By August, things in New York were getting better. Juana was returning to her own department, and the nanny was coming back to work, and Nicholas and Benny were going home. David was glad for their sakes, of course, but also he felt sad, and he could tell that Greta did too.

On Nicholas and Benny’s last afternoon, Nicholas made an extra-big grocery-store run for his parents while David and Greta took Benny and the dog for a final walk. They started up Kane Street as usual, but when they reached Noble Road, where David was accustomed to turning right, Benny and John continued straight ahead. Evidently they followed a whole different route when they walked in the afternoons. Benny slowed in front of a house David had never noticed before, and an older woman cutting hydrangeas called, “Hello there, Benny!”

“Hi,” Benny said. “Me and my dad are going home to see my mom tomorrow.”

“You are! Well, isn’t that nice!” She turned to David and Greta. “I know you’ll miss them.”

“We certainly will,” Greta said, but by then Benny was on his way again, flinging a “Bye!” over his shoulder, so David and Greta gave the woman an apologetic wave and turned to follow him.
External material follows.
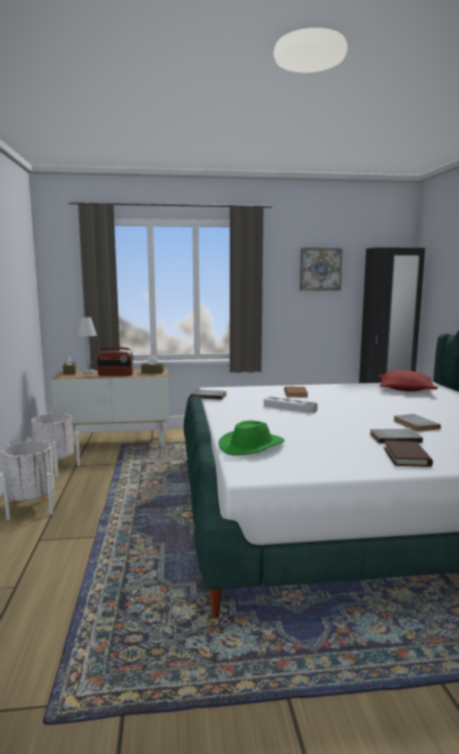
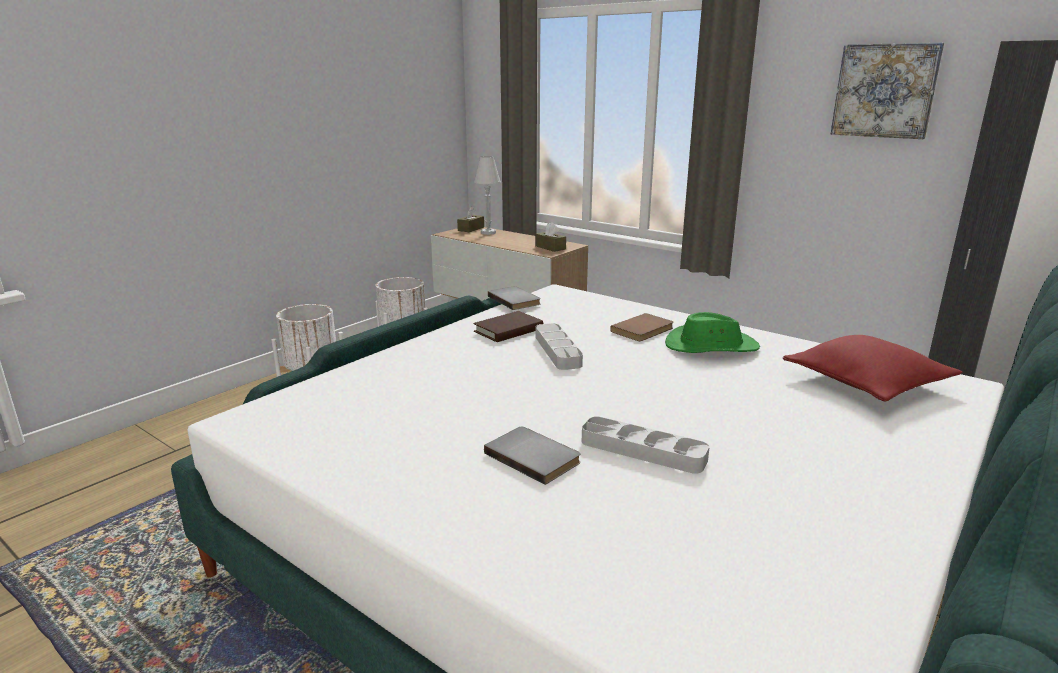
camera: 45 degrees right, 10 degrees up
(115, 375) = (502, 242): radio -> none
(252, 446) = (346, 388): green hat -> green hat (710, 346)
(406, 457) = (445, 493): brown book -> brown book (508, 330)
(414, 424) = (642, 450): grey book -> grey tray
Approaching the next corner, Benny stopped short, and John stopped too and settled on his haunches. When David and Greta caught up, they found Benny fixated on a bumblebee that was hovering in front of his face. “Just keep walking,” David advised him. “He’s not going to sting you.”

“I think he is,” Benny said.

“No, he’s only warning you off. See those other bees, on the rosebush? He’s protecting them.”

Benny didn’t seem persuaded.

“Want to hear something interesting?” David asked him. “You notice how he’s hanging there right in front of your eyes, right? Well, think about it. That means he knows your eyes are the part of you that will see him. He’s figured out where humans’ true selves are, you might say.”